**Exercise instructions**. Copy every one of the records below line for line, preserving each character without alteration.

────

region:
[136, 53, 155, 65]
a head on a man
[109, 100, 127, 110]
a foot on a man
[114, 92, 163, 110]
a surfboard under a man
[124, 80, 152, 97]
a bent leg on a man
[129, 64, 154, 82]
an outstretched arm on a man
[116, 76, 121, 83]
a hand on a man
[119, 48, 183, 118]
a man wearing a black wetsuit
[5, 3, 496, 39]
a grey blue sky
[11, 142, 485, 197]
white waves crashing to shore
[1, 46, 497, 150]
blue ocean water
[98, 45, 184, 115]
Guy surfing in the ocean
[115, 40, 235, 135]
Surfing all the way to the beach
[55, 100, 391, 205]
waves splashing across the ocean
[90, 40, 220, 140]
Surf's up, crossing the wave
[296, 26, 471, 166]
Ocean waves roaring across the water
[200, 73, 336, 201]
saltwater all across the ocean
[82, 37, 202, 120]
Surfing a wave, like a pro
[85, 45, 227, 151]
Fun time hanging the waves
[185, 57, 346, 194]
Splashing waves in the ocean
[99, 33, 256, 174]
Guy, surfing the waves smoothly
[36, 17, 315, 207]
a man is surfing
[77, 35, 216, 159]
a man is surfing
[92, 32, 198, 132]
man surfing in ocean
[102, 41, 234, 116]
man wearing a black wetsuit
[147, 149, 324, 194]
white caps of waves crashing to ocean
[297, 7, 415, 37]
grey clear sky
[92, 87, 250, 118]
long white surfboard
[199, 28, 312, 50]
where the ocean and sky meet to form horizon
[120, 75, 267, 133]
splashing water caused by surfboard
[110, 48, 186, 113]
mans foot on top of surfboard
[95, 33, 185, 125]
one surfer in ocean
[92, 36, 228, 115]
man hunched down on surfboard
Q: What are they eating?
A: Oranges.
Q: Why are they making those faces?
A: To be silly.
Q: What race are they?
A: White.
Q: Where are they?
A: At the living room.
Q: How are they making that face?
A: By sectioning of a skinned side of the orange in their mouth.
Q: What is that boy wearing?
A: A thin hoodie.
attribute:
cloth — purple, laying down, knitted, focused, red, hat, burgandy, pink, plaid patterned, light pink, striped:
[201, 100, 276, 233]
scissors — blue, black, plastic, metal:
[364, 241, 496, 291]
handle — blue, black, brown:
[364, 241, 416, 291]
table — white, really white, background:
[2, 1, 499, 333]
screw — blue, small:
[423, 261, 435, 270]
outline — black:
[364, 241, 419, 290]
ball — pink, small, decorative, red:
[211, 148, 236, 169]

────

**Task answer**.
region:
[136, 53, 155, 65]
a head on a man
[109, 100, 127, 110]
a foot on a man
[114, 92, 163, 110]
a surfboard under a man
[124, 80, 152, 97]
a bent leg on a man
[129, 64, 154, 82]
an outstretched arm on a man
[116, 76, 121, 83]
a hand on a man
[119, 48, 183, 118]
a man wearing a black wetsuit
[5, 3, 496, 39]
a grey blue sky
[11, 142, 485, 197]
white waves crashing to shore
[1, 46, 497, 150]
blue ocean water
[98, 45, 184, 115]
Guy surfing in the ocean
[115, 40, 235, 135]
Surfing all the way to the beach
[55, 100, 391, 205]
waves splashing across the ocean
[90, 40, 220, 140]
Surf's up, crossing the wave
[296, 26, 471, 166]
Ocean waves roaring across the water
[200, 73, 336, 201]
saltwater all across the ocean
[82, 37, 202, 120]
Surfing a wave, like a pro
[85, 45, 227, 151]
Fun time hanging the waves
[185, 57, 346, 194]
Splashing waves in the ocean
[99, 33, 256, 174]
Guy, surfing the waves smoothly
[36, 17, 315, 207]
a man is surfing
[77, 35, 216, 159]
a man is surfing
[92, 32, 198, 132]
man surfing in ocean
[102, 41, 234, 116]
man wearing a black wetsuit
[147, 149, 324, 194]
white caps of waves crashing to ocean
[297, 7, 415, 37]
grey clear sky
[92, 87, 250, 118]
long white surfboard
[199, 28, 312, 50]
where the ocean and sky meet to form horizon
[120, 75, 267, 133]
splashing water caused by surfboard
[110, 48, 186, 113]
mans foot on top of surfboard
[95, 33, 185, 125]
one surfer in ocean
[92, 36, 228, 115]
man hunched down on surfboard
Q: What are they eating?
A: Oranges.
Q: Why are they making those faces?
A: To be silly.
Q: What race are they?
A: White.
Q: Where are they?
A: At the living room.
Q: How are they making that face?
A: By sectioning of a skinned side of the orange in their mouth.
Q: What is that boy wearing?
A: A thin hoodie.
attribute:
cloth — purple, laying down, knitted, focused, red, hat, burgandy, pink, plaid patterned, light pink, striped:
[201, 100, 276, 233]
scissors — blue, black, plastic, metal:
[364, 241, 496, 291]
handle — blue, black, brown:
[364, 241, 416, 291]
table — white, really white, background:
[2, 1, 499, 333]
screw — blue, small:
[423, 261, 435, 270]
outline — black:
[364, 241, 419, 290]
ball — pink, small, decorative, red:
[211, 148, 236, 169]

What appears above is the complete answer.